Yiddish for Pirates

When I returned there were only a few pitiful molecules of burnt parrot left wafting over the beach. The air had been cauterized by death and barbecue. Moishe was standing with Columbus, Luis de Torres and a young native man.

“Diego,” Columbus said. “Diego Columbus.” Columbus was pointing at the young man, naming him, claiming him by sticking his finger into his thin chest. He had named the man after his own son, Diego, as he had named the islands after his king, his queen, and his God.

Luis de Torres spoke then. Diego Columbus the native had become Diego Columbus the translator. He was being taught Spanish and he was teaching Luis his native tongue. Two tongues intertwining, this French kissing of linguists.

I landed on Moishe’s shoulder. Diego looked at me and said something.

Maybe it was the native word for bird.

Or lunch.

“Aaron,” Moishe explained, introducing me.

“Ahh-rown,” Diego said.

Shortly thereafter, the sailors gathered their tchatchkes, swords, and a selection of tropical fruits, meats, islanders, a newly made translator, and boarded the skiffs to return to the ships.

I don’t know what word Diego Columbus used to describe his situation, but he might consider: stolen, shipped, transported.

Gaffled and blagged.

Crimped.

The sun sank red like a boil on the seatmeat zitsfleysh of the sky and by the next day, October 28, we had arrived at what Columbus decided was the firm land, the mainland.

Cuba, which he called Juana.

It was the same recipe.

Land. Conquer. Repeat.

Luis de Torres recorded the events for Columbus.

October 28, 1492. Here are palm-roofed houses, barkless dogs, a technology of fishing tackle, clay figurines and silver ornaments. Los Indios are timid and artless regarding weapons. They quake at our arquebus. Here grow sea plums, shore lavender, beach morning glory, cedar, and a riotous concatenation of roots known as mangroves. Here are placid rivers, their edge and surface teeming with small frogs and great parti-coloured birds. The natives make chairs of hardwood in a Noah’s Ark of animal shapes.

And so too do they gather certain herbs that they wrap in dry leaf and then enflame. The smoke of this they inhale, by which they become benumbed and almost drunk, and so it is said they do not feel fatigue. This burning leaf we have begun to call “muskets,” but they term “tabacos.”

“Avast, a cloudy lungful of this fuming would be fine satisfaction after festive conjugation with a slattern,” Jacome snorted after a huff of the leaf.

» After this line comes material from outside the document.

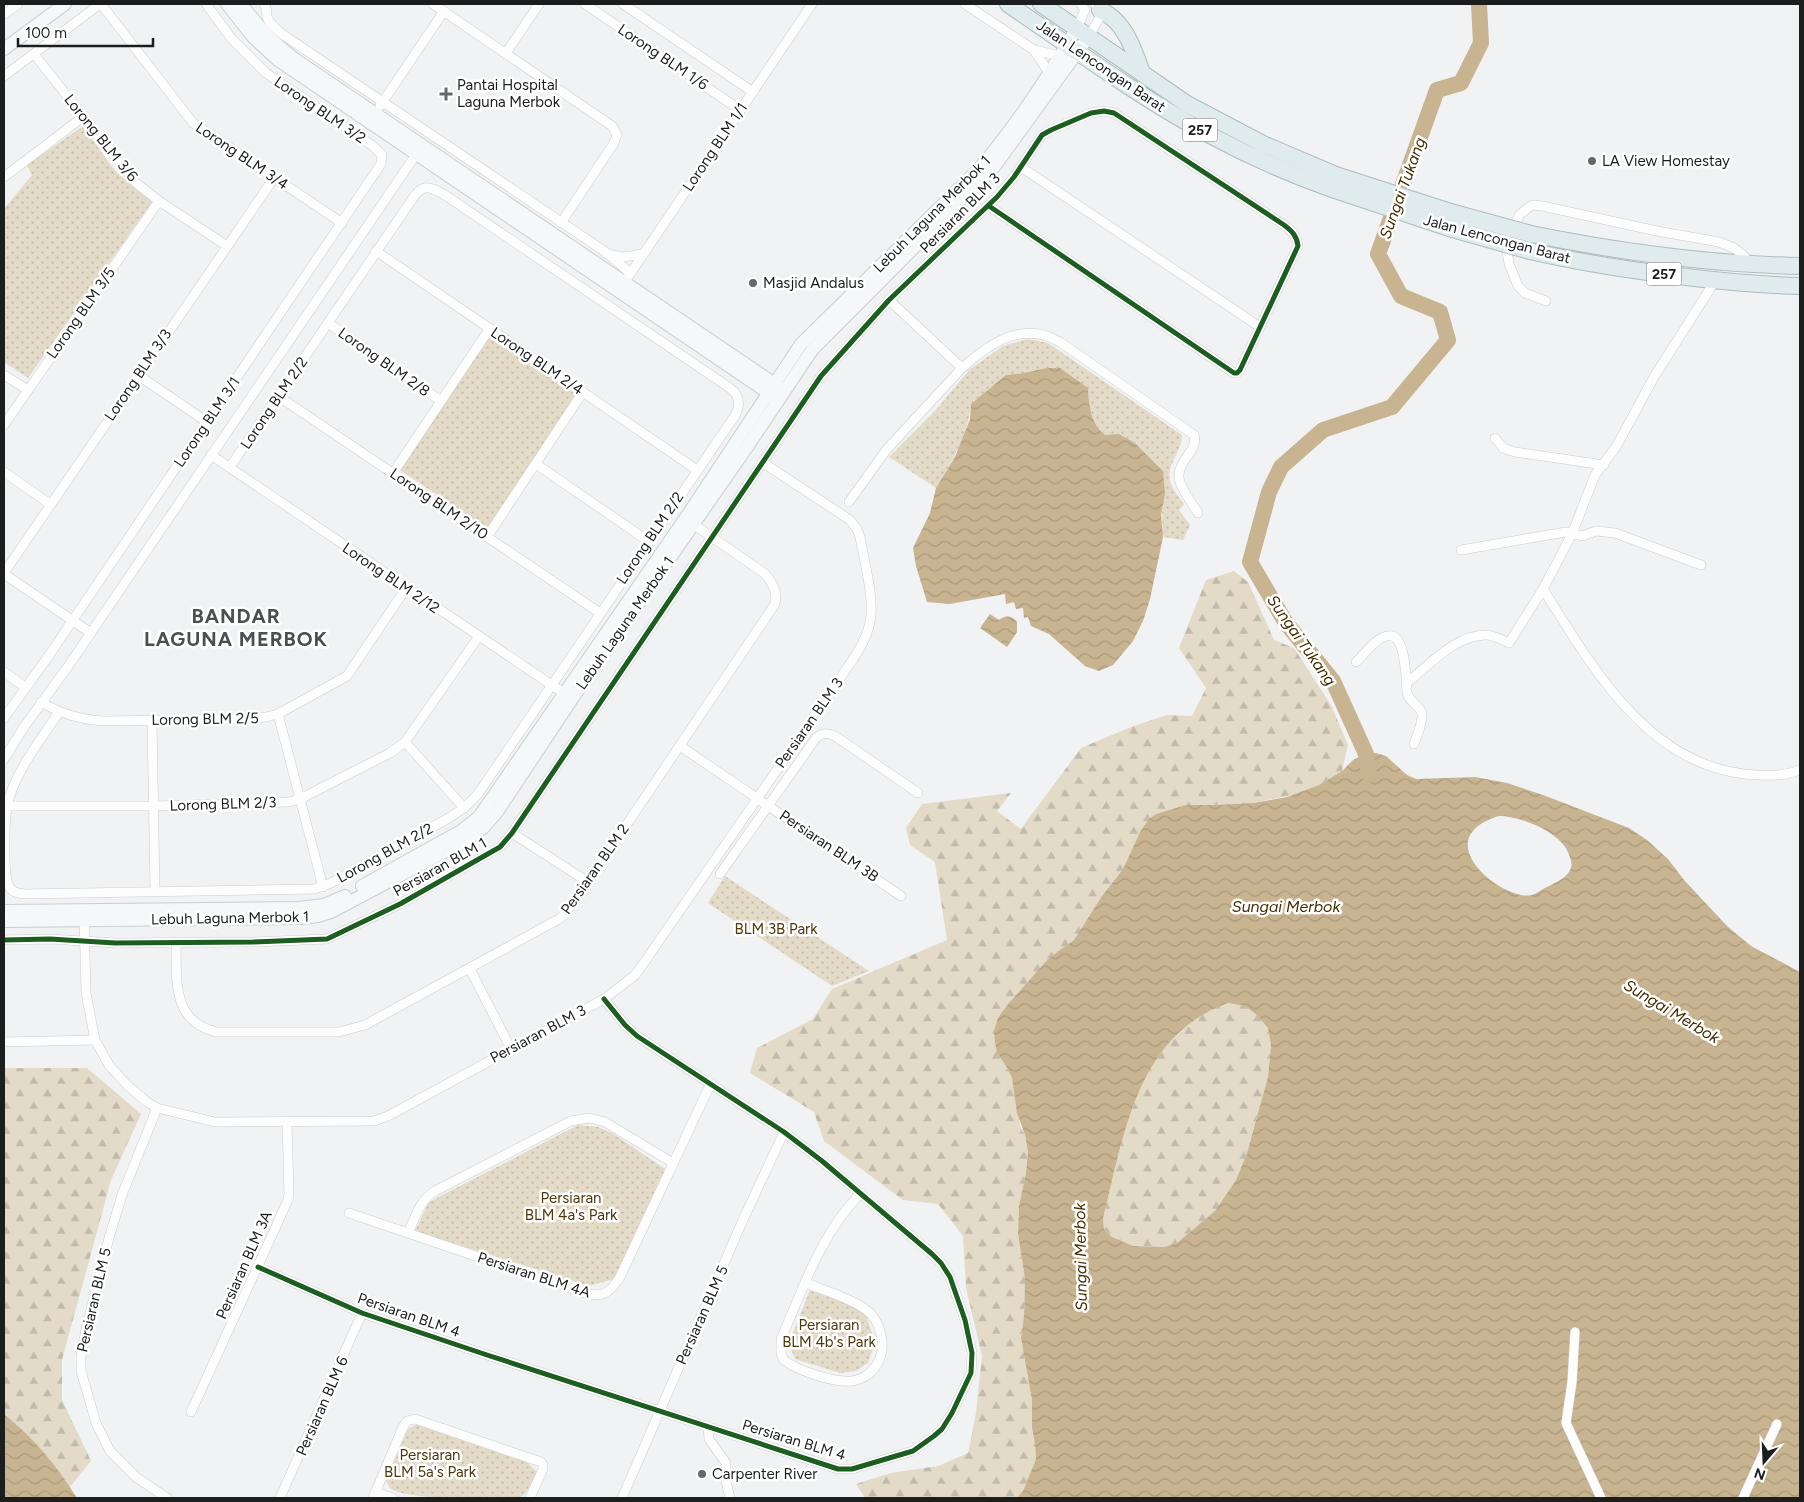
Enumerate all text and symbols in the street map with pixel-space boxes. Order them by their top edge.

“Aye,” said Fernández the painter, dragging the twilight air from the burning herb and exhaling slowly as if his sighs were ghosts. “Its smouldering tendrils, curling round me as I gaze into the gloaming margins of my own mind, would be a fog of sure drama for those acolytes who would watch me await the faint tintinnabulations of the muse.”

When they smoked, there was always time for talk. Sometimes words can, in certain moments of grace, attain the quality of important deeds.

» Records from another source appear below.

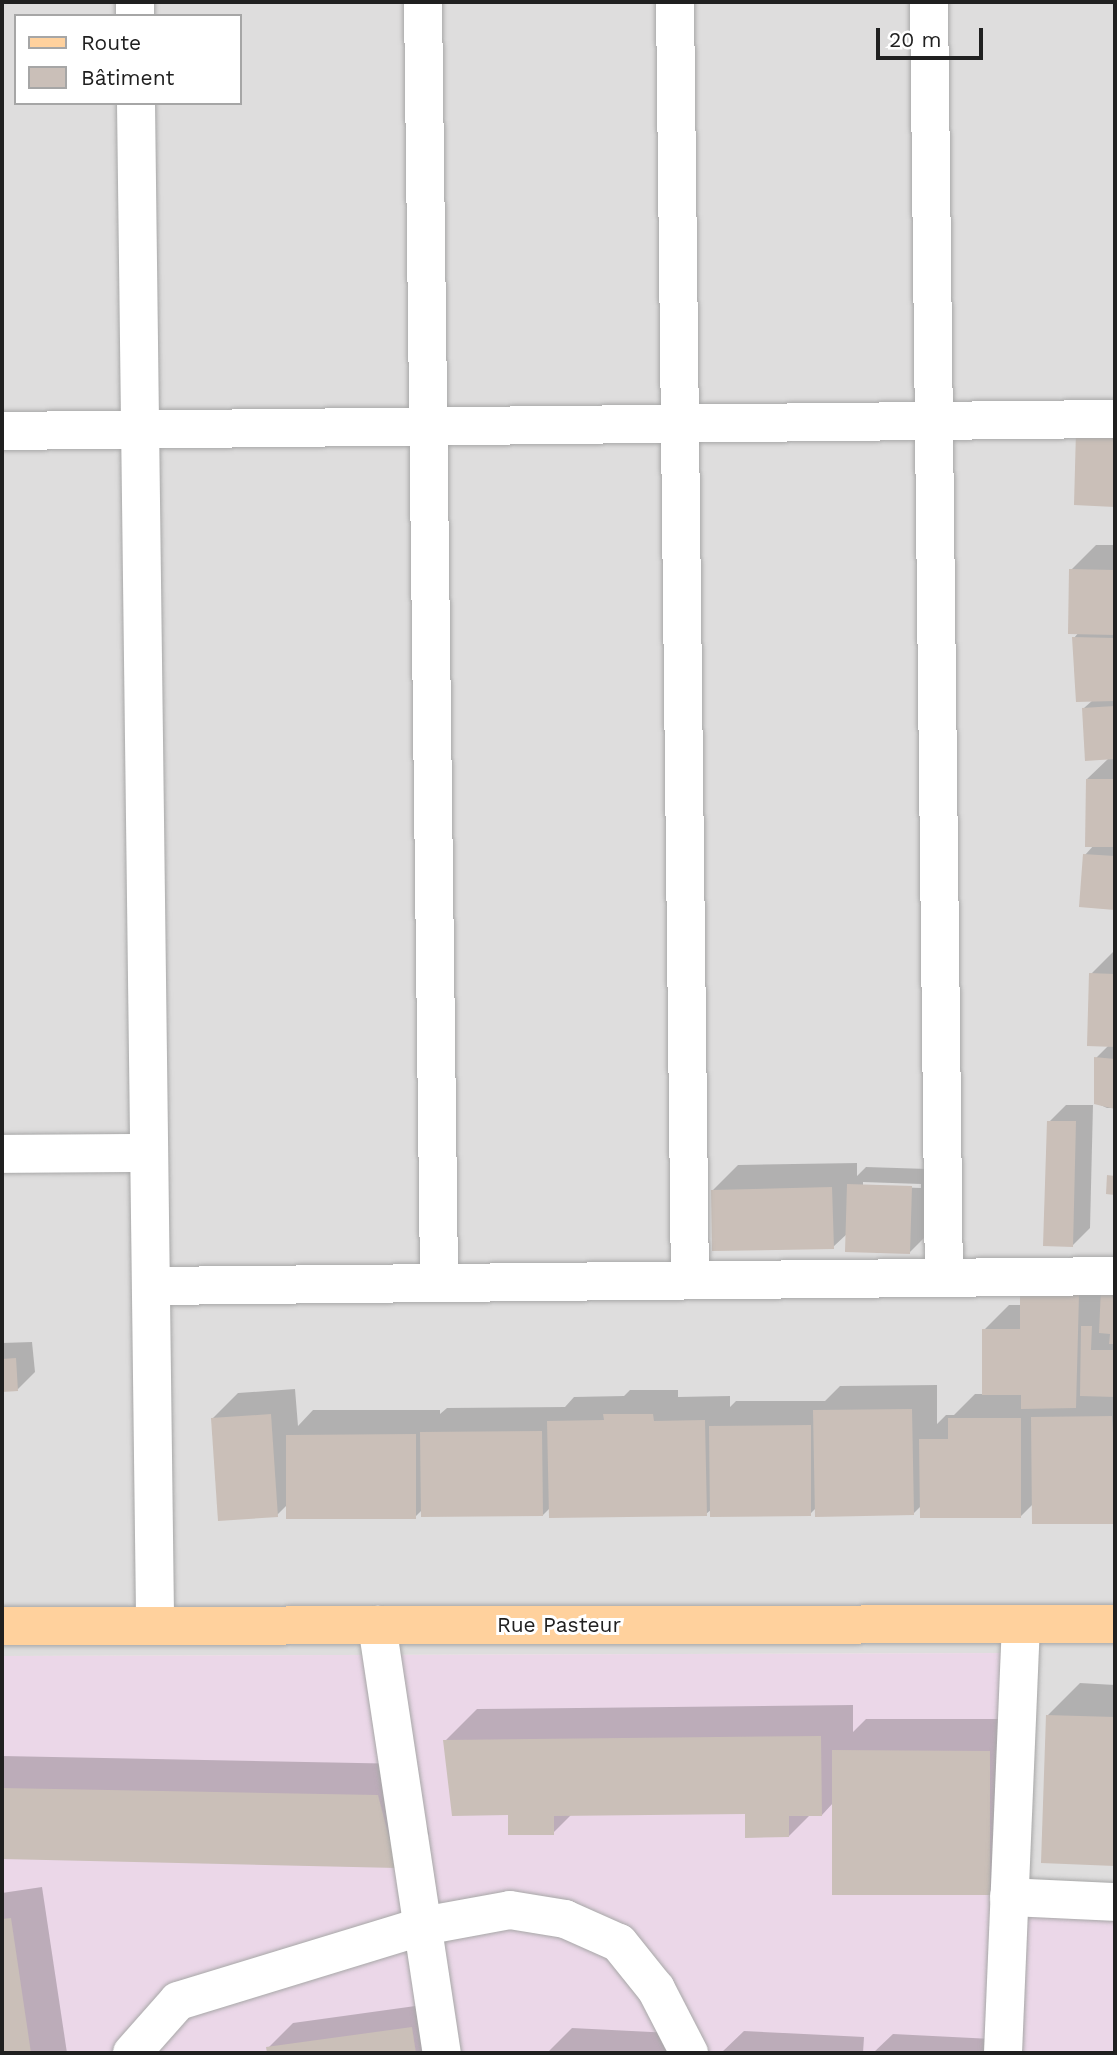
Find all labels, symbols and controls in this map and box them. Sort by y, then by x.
legend [14,14,242,105]
scale bar [879,14,986,58]
text: 20 m [889,27,941,52]
text: Route [81,30,141,55]
text: Bâtiment [81,65,174,90]
street label: Rue Pasteur [497,1612,621,1638]

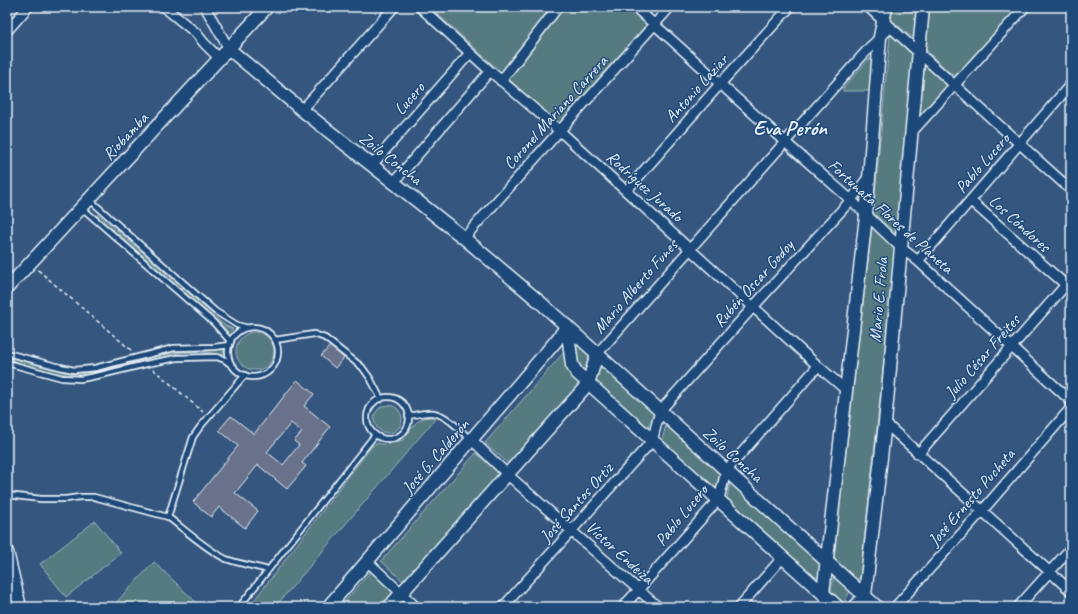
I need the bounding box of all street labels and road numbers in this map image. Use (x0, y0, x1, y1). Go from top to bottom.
street label: Antonio Laziar (660, 48, 734, 127)
street label: Coronel Mariano Carrera (499, 50, 613, 174)
street label: Lucero (389, 77, 430, 119)
street label: Riobamba (98, 107, 154, 165)
street label: Zoilo Concha (355, 128, 427, 190)
street label: Pablo Lucero (951, 128, 1015, 198)
street label: Rodríguez Jurado (602, 146, 689, 228)
street label: Fortunata Flores de Planeta (824, 155, 959, 279)
street label: Los Cóndores (985, 190, 1056, 258)
street label: Mario Alberto Funes (589, 233, 683, 338)
street label: Rubén Oscar Godoy (709, 234, 799, 331)
street label: Mario E. Frola (864, 256, 893, 343)
street label: Julio César Freites (940, 309, 1025, 403)
street label: José G. Calderón (396, 414, 475, 499)
street label: Zoilo Concha (698, 422, 768, 488)
street label: José Ernesto Pucheta (923, 444, 1020, 551)
street label: José Santos Ortiz (534, 457, 619, 547)
street label: Pablo Lucero (650, 479, 714, 550)
street label: Víctor Endeiza (581, 516, 659, 589)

And emes, the men were quick to enslave themselves to this tobacco, taking to it as to drink. They sucked and posed, they gathered and kibitzed. This tobacco soon became an existential theatre of smoke and camaraderie.

Though nu, a surfeit of enthusiasm caused some to surrender their insides to the outside world in a foaming cascade of near-Iberian expulsion, some alchemy turning smoke to puke even as a zeal for wine can turn the body into the quaking spawn of hammers and swill.

Geyt gezunterhayt. Go in good health, humans.

I, too, puffed this russet leaf, but beside the polychrome tragicomedies of the Orient’s hashish, it was but the poor exhaust of ferns.

And Moishe? Luftmensch no more, he engaged with the breath of the physical world and smoked himself green.

We spent the days on land, learning from Los Indios, for Martín Pinzón had convinced Columbus that the ships needed to be careened and caulked, barnacles riven from their soggy ballix.

Which is a good medicine for any sailor.

“I, too, would delight in doing nothing but lying on my side like a ship in cool water,” Moishe said. “My gildeneh oder golden veins swabbed by a gentle team.” His gildeneh oder. His hemorrhoids. “Though I’d hope for mermaids and the lithe bodies of pretty island girls instead of this stumbling and bristly crew.”

Columbus was certain we were on a mainland. That Cuba was not an island. But nu, if it isn’t water, all land is—eventually—an island. And all men, ultimately, islanders.

After three days in Cuba, Columbus sent explorers down the shore both east and west. And what did they find? More shore. More sons of beaches, more littoral daughters but no large villages, great khans, Cathay emperors, or gold.